HOW ATTACKERS ARE USING AI (AND WHY IT MATTERS)

AI has given criminals the same power-ups defenders are chasing: speed, scale and convincing narratives. The difference is that attackers do not have to worry about regulation, ethics or brand risk. Understanding how they are using AI is crucial to setting realistic expectations for defence.

AI‑powered social engineering and “vibe‑hacking”

Attackers now use generative AI to *feel* like the people you trust. They mine social media, CVs and company bios, then generate messages that match a target’s language, culture and current concerns. Anthropic’s recent threat‑intelligence work describes this as AI acting as both “technical consultant and active operator” for campaigns that blend reconnaissance, extortion and finely‑tuned social engineering.

This enables:

• Hyper‑personalised phishing, business email compromise and romance/investment scams written in fluent, context‑aware prose. Microsoft and OpenAI have already linked state‑backed groups in Russia, Iran, China and North Korea to this kind of LLM‑assisted phishing and reconnaissance, showing that it is not a hypothetical risk but an observed pattern in live operations
• Extortion and “recruitment” emails that reference real projects, colleagues or career moves to overcome scepticism, echoing the “psychologically targeted extortion” seen in Anthropic’s case studies of Claude‑assisted attacks
• Multi‑lingual campaigns where the same core scam is adapted to local idioms and office jargon, making it far harder to rely on the old tell of “bad English” as a warning sign.

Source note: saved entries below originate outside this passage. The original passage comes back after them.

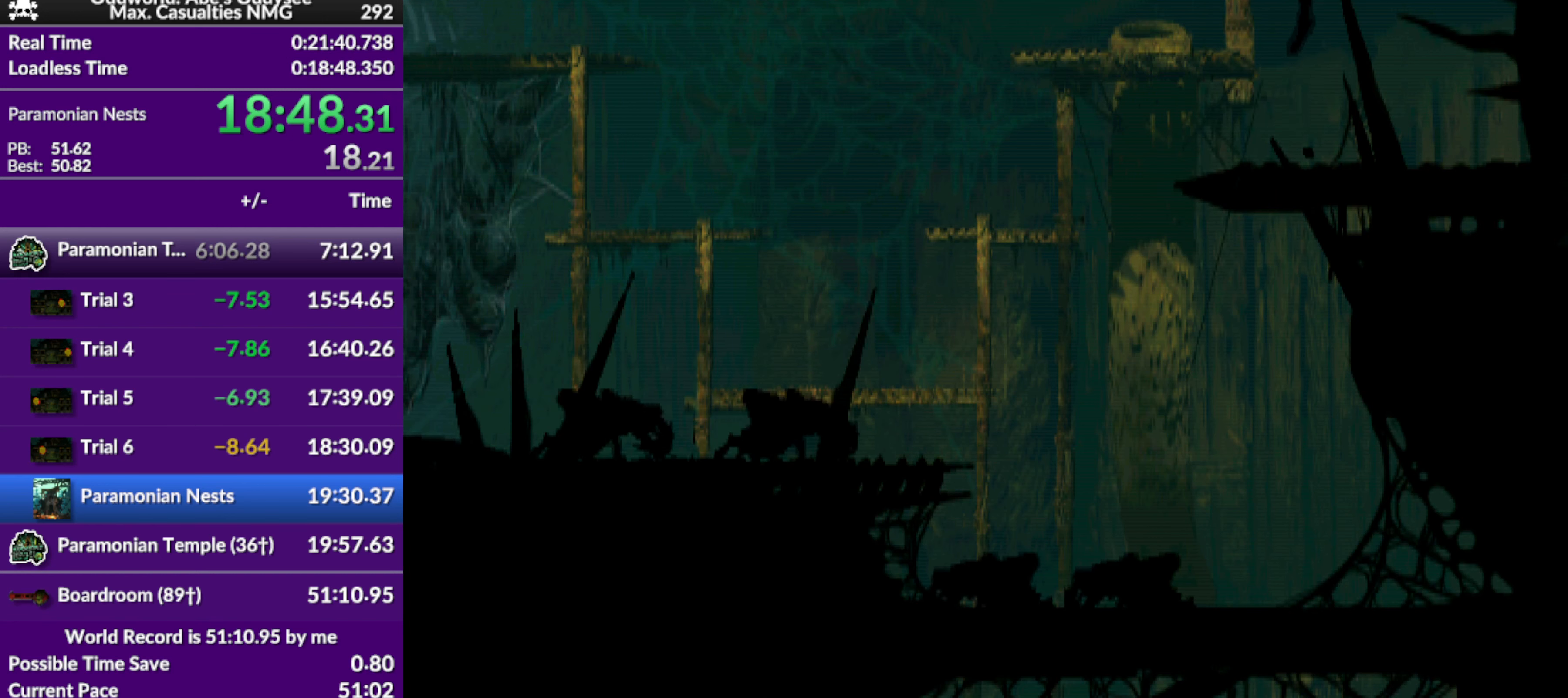
{"buttons": ["DPAD_UP"], "left_stick": "center", "events": []}
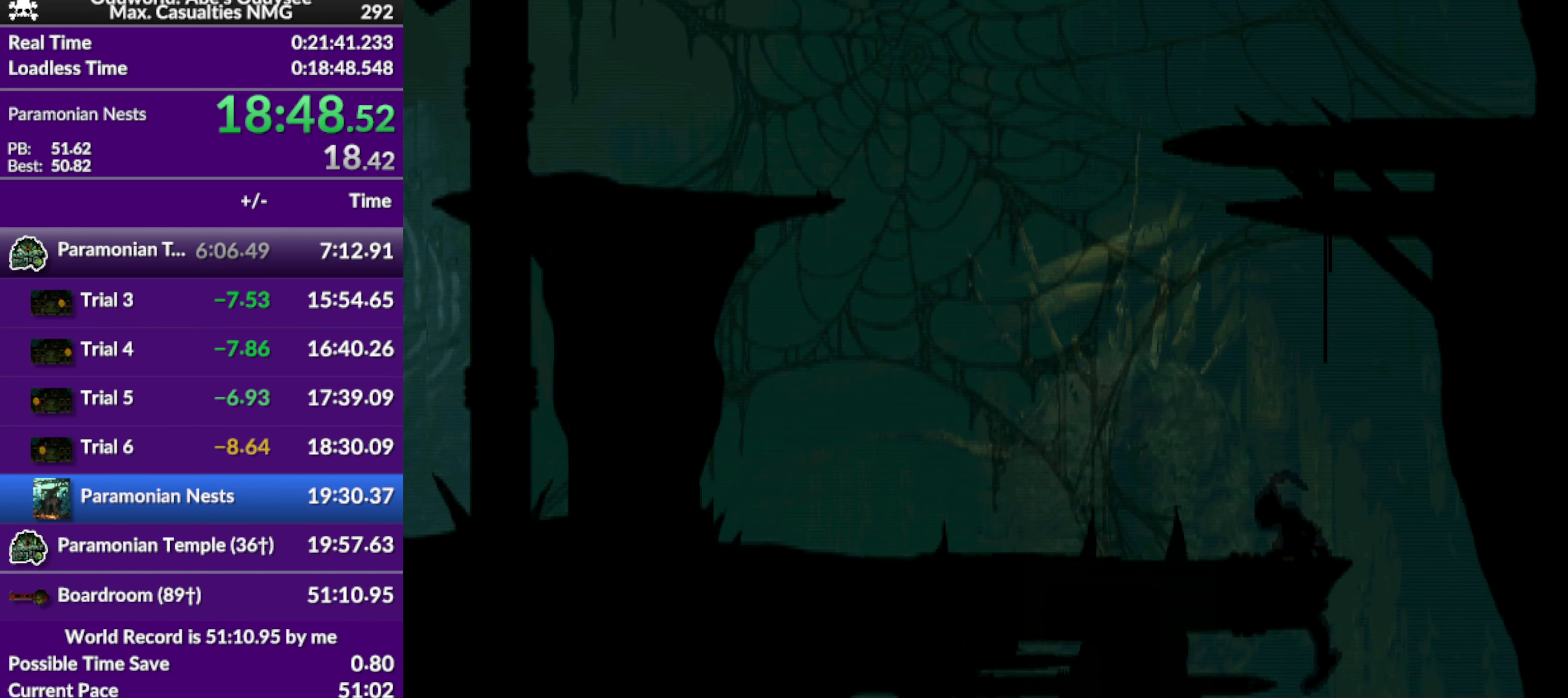
{"buttons": ["R1", "DPAD_LEFT"], "left_stick": "center", "events": [[100, "R1", "down"], [166, "DPAD_UP", "up"], [300, "DPAD_LEFT", "down"]]}
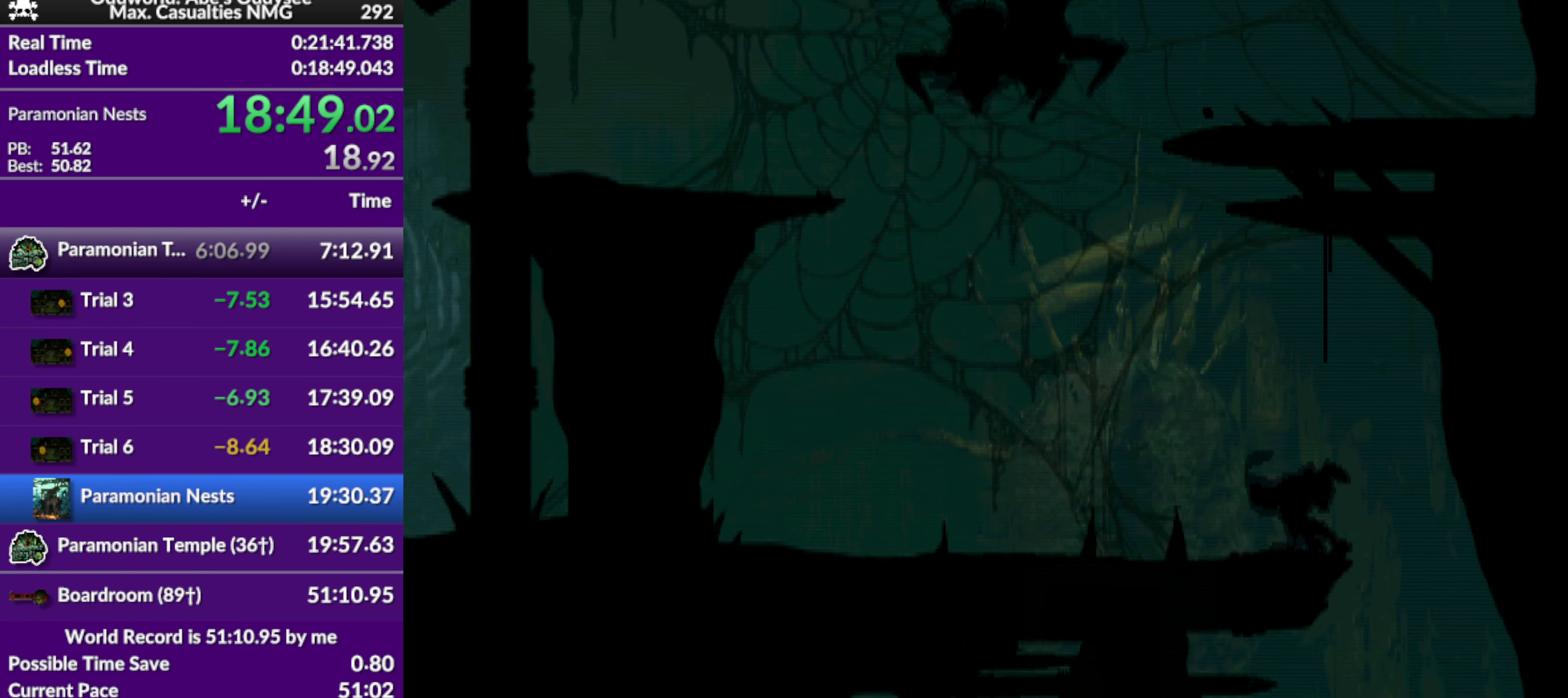
{"buttons": ["TRIANGLE", "R1", "DPAD_LEFT"], "left_stick": "center", "events": [[400, "TRIANGLE", "down"]]}
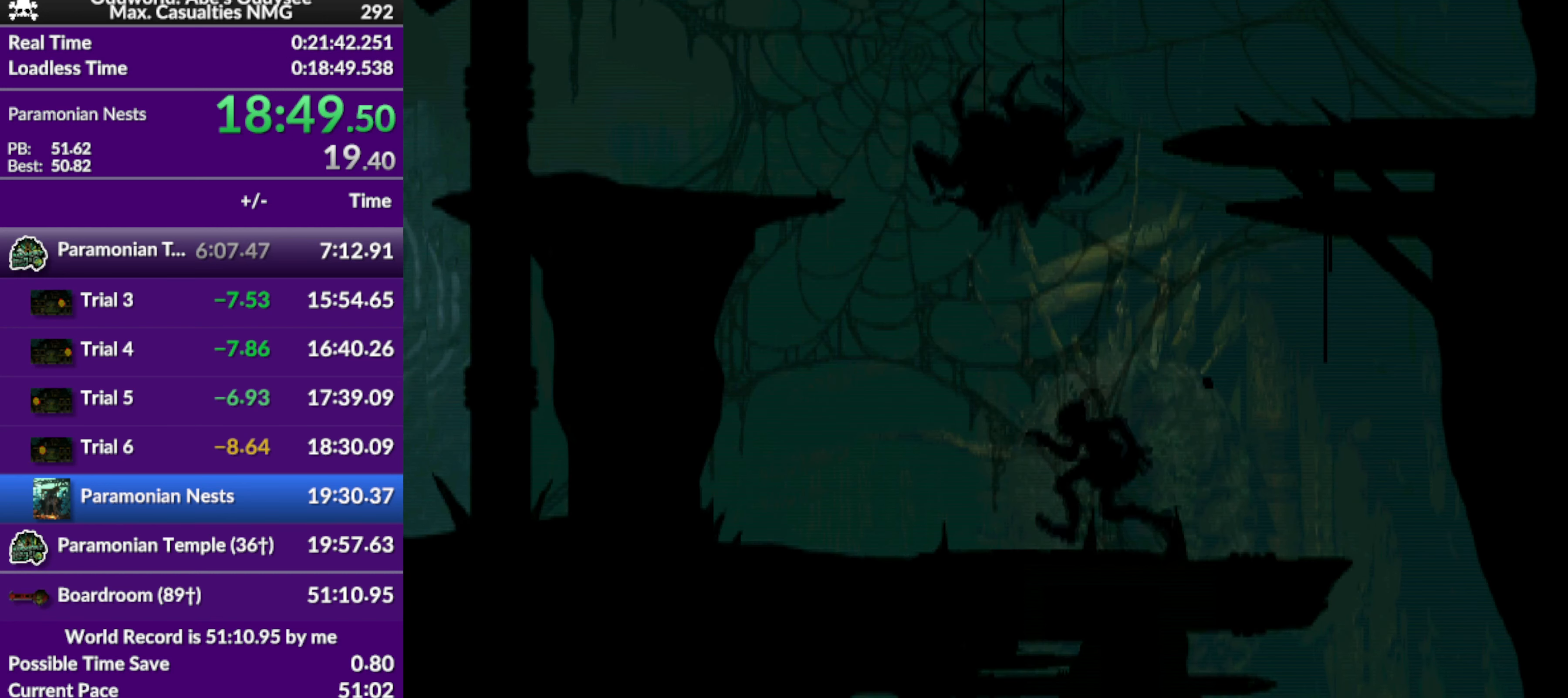
{"buttons": ["R1", "DPAD_UP"], "left_stick": "center", "events": [[33, "DPAD_UP", "down"], [66, "TRIANGLE", "up"], [266, "DPAD_LEFT", "up"]]}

Beyond text, cheap voice‑cloning and deepfake video let criminals impersonate executives, wealth managers or family members. Visa and multiple regulators now treat deepfake‑enabled payment fraud as a mainstream threat, with documented cases of CFOs and finance staff being tricked into transferring tens of millions of dollars on the basis of AI‑generated video calls.

That undermines controls that rely on “recognising the voice” on a call, or a short video check for remote onboarding and high‑value approvals. Call centres, treasury desks and customer authentication flows are already being probed with these techniques.

Agentic offence and crime‑as‑a‑service

AI agents are turning what used to be team sports into one‑person operations. Coding assistants can write malware, automate phishing sites and generate infrastructure‑as‑code to spin up servers and proxies. In one Stanford experiment, an AI security agent running at roughly $18 per hour found more valid vulnerabilities on a live network than 9 out of 10 professional penetration testers, illustrating how much heavy lifting an “operator‑grade” agent can do once pointed at a target environment.

More advanced agents can:

• Plan attack campaigns end‑to‑end, from reconnaissance and lure creation through to exfiltration steps.
• Iterate quickly on failed attempts, adjusting wording, payloads or infrastructure based on partial feedback.

At the same time, crime‑as‑a‑service tools branded as “AI helpers” package this capability for less‑skilled users. Black‑market models such as FraudGPT and WormGPT, along with more permissive open‑source systems, are already being used to generate convincing phishing kits, scam scripts and exploit snippets at scale, lowering the barrier to entry and massively increasing the volume of attacks. As one Anthropic analyst put it, “what would have otherwise required maybe a team of sophisticated actors… now, a single individual can conduct, with the assistance of agentic systems.”

New technical attack paths driven by AI

AI is also creating fresh technical entry points.

Prompt‑injection attacks hide malicious instructions inside web pages, PDFs, emails or images. When an AI‑enabled browser or assistant reads them, it may follow those hidden instructions instead of the user’s request. That can lead agents to:

- Leak sensitive data from previous chats or internal systems.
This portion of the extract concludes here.